For historical reasons the world's foremost sci-fi franchise has a gigantic blind spot. But a new venture could relaunch it into the hearts of Chinese filmgoers, says Raymond Zhou.
When my American friends talk to me about Star Wars, it usually takes me a long time to explain to them why their favorite sci-fi franchise has not caught on in the Middle Kingdom the way it has in the rest of the world.
The biggest piece of the puzzle lies in 1977, the year the first installment debuted. That was right after the end of the "cultural revolution" (1966-76). There were sporadic mentions of the runaway hit in the Chinese press as I remember, but I did not get to see the film until the early 1980s when it was screened for a limited audience as part of an American film festival. There was a palpable feeling of disappointment-or ennui at best-among college students and teachers.
The reason was simple: The 1980s was a time of reckoning and reflection. Most Chinese who went to see foreign fare at the cinema wanted serious drama that dealt with grave social issues.

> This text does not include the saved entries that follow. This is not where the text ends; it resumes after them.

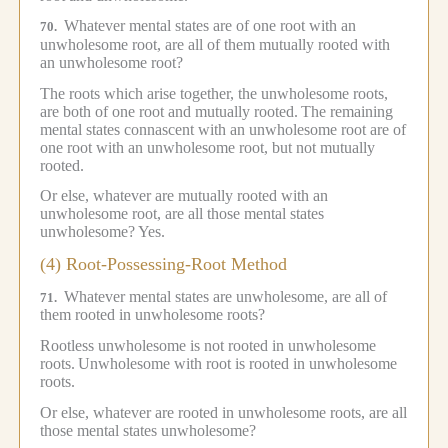
Whatever mental states are of one root with an
70.
unwholesome root, are all of them mutually rooted with
an unwholesome root?
The roots which arise together, the unwholesome roots,
are both of one root and mutually rooted.
The remaining
mental states connascent with an unwholesome root are of
one root with an unwholesome root, but not mutually
rooted.
Or else, whatever are mutually rooted with an
unwholesome root, are all those mental states
unwholesome?
Yes.
(4) Root-Possessing-Root Method
Whatever mental states are unwholesome, are all of
71.
them rooted in unwholesome roots?
Rootless unwholesome is not rooted in unwholesome
roots.
Unwholesome with root is rooted in unwholesome
roots.
Or else, whatever are rooted in unwholesome roots, are all
those mental states unwholesome?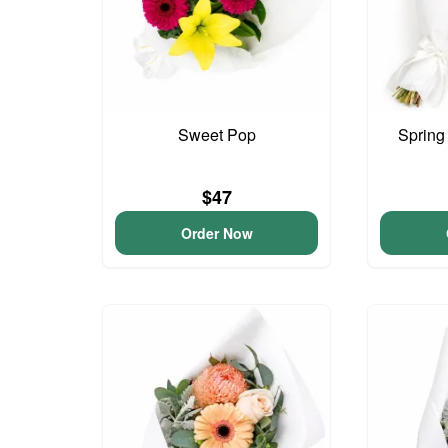
Sweet Pop
Spring
$47
Order Now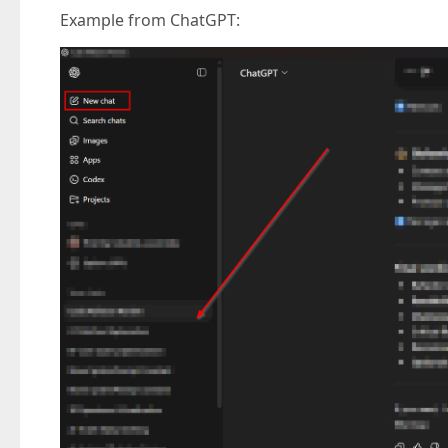
Example from ChatGPT: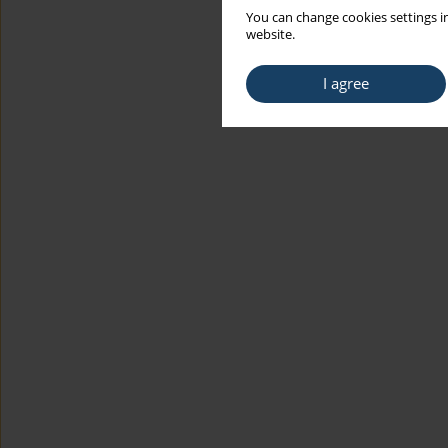
You can change cookies settings in
website.
I agree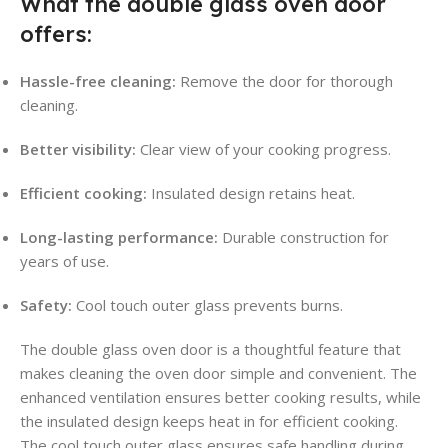
What the double glass oven door
offers:
Hassle-free cleaning:
Remove the door for thorough
cleaning.
Better visibility:
Clear view of your cooking progress.
Efficient cooking:
Insulated design retains heat.
Long-lasting performance:
Durable construction for
years of use.
Safety:
Cool touch outer glass prevents burns.
The double glass oven door is a thoughtful feature that
makes cleaning the oven door simple and convenient. The
enhanced ventilation ensures better cooking results, while
the insulated design keeps heat in for efficient cooking.
The cool touch outer glass ensures safe handling during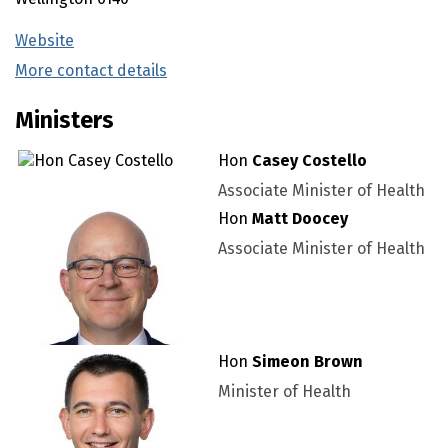
Website
(external link)
More contact details
(external link)
Ministers
Hon
Casey Costello
Associate Minister of Health
Hon
Matt Doocey
Associate Minister of Health
Hon
Simeon Brown
Minister of Health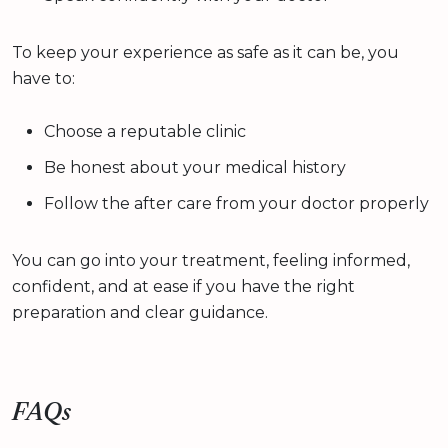
To keep your experience as safe as it can be, you
have to:
Choose a reputable clinic
Be honest about your medical history
Follow the after care from your doctor properly
You can go into your treatment, feeling informed,
confident, and at ease if you have the right
preparation and clear guidance.
FAQs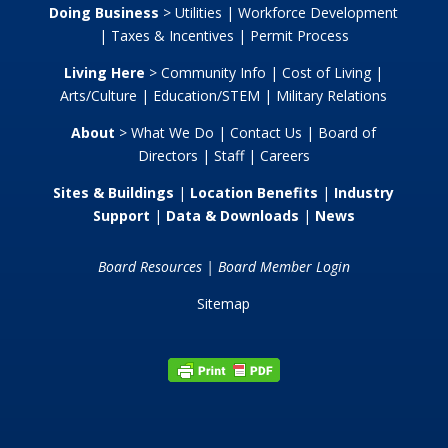
Doing Business
>
Utilities
|
Workforce Development
|
Taxes & Incentives
|
Permit Process
Living Here
>
Community Info
|
Cost of Living
|
Arts/Culture
|
Education/STEM
|
Military Relations
About
>
What We Do
|
Contact Us
|
Board of
Directors
|
Staff
|
Careers
Sites & Buildings
|
Location Benefits
|
Industry
Support
|
Data & Downloads
|
News
Board Resources
|
Board Member Login
Sitemap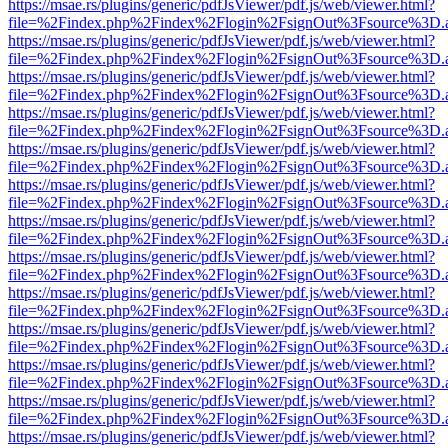
https://msae.rs/plugins/generic/pdfJsViewer/pdf.js/web/viewer.html?
file=%2Findex.php%2Findex%2Flogin%2FsignOut%3Fsource%3D.ame
https://msae.rs/plugins/generic/pdfJsViewer/pdf.js/web/viewer.html?
file=%2Findex.php%2Findex%2Flogin%2FsignOut%3Fsource%3D.ame
https://msae.rs/plugins/generic/pdfJsViewer/pdf.js/web/viewer.html?
file=%2Findex.php%2Findex%2Flogin%2FsignOut%3Fsource%3D.ame
https://msae.rs/plugins/generic/pdfJsViewer/pdf.js/web/viewer.html?
file=%2Findex.php%2Findex%2Flogin%2FsignOut%3Fsource%3D.ame
https://msae.rs/plugins/generic/pdfJsViewer/pdf.js/web/viewer.html?
file=%2Findex.php%2Findex%2Flogin%2FsignOut%3Fsource%3D.ame
https://msae.rs/plugins/generic/pdfJsViewer/pdf.js/web/viewer.html?
file=%2Findex.php%2Findex%2Flogin%2FsignOut%3Fsource%3D.ame
https://msae.rs/plugins/generic/pdfJsViewer/pdf.js/web/viewer.html?
file=%2Findex.php%2Findex%2Flogin%2FsignOut%3Fsource%3D.ame
https://msae.rs/plugins/generic/pdfJsViewer/pdf.js/web/viewer.html?
file=%2Findex.php%2Findex%2Flogin%2FsignOut%3Fsource%3D.ame
https://msae.rs/plugins/generic/pdfJsViewer/pdf.js/web/viewer.html?
file=%2Findex.php%2Findex%2Flogin%2FsignOut%3Fsource%3D.ame
https://msae.rs/plugins/generic/pdfJsViewer/pdf.js/web/viewer.html?
file=%2Findex.php%2Findex%2Flogin%2FsignOut%3Fsource%3D.ame
https://msae.rs/plugins/generic/pdfJsViewer/pdf.js/web/viewer.html?
file=%2Findex.php%2Findex%2Flogin%2FsignOut%3Fsource%3D.ame
https://msae.rs/plugins/generic/pdfJsViewer/pdf.js/web/viewer.html?
file=%2Findex.php%2Findex%2Flogin%2FsignOut%3Fsource%3D.ame
https://msae.rs/plugins/generic/pdfJsViewer/pdf.js/web/viewer.html?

We were not ready for entertainment and we did not care much for the then revolutionary special effects. In other words, we were the polar opposite of what Chinese filmgoers are today.
The Empire Strikes Back was aired on some city channels in 1988, but television sets had not yet reached every Chinese household and the most popular shows back then were Hong Kong kung fu series, which had mammoth fictional worlds of their own, such as adaptations of Louis Cha novels.
The 1990s changed the equation when video discs introduced a century of world cinema to a huge audience base. When Star Wars: Episode I-The Phantom Menace was released in China in 1999, it was exactly 22 years-approximately one generation-after a global whirlwind was whipped up by the original movie. Film attendance in China was at the peak around 1980, but Star Wars was not available to make the all-important first impression, and even if it had, judging from public reaction to other Hollywood sci-fi movies that found their way to China then, it would probably have been met with a lukewarm reception. And when China emerged as a market juggernaut in the late Noughties, the new wave of moviegoers showed little interest in a franchise that should have wowed their parents-had their parents been living in another country, that is.
The mismatch between a cultural product's timing and its audience's mentality could not be more poignant if you study the popularity of Hollywood franchises such as Harry Potter, The Lord of the Rings, Transformers, The Avengers, X-Men and other superhero series. They all arrived in China in the new century. Though Transformers can trace its roots to the television cartoon shown on the Chinese tube in the 1980s, nostalgia-oriented viewers make up a fraction of today's growing audience, which has an average age of 21. To sell Star Wars to this demographic would be like selling them their grandfather's Oldsmobile.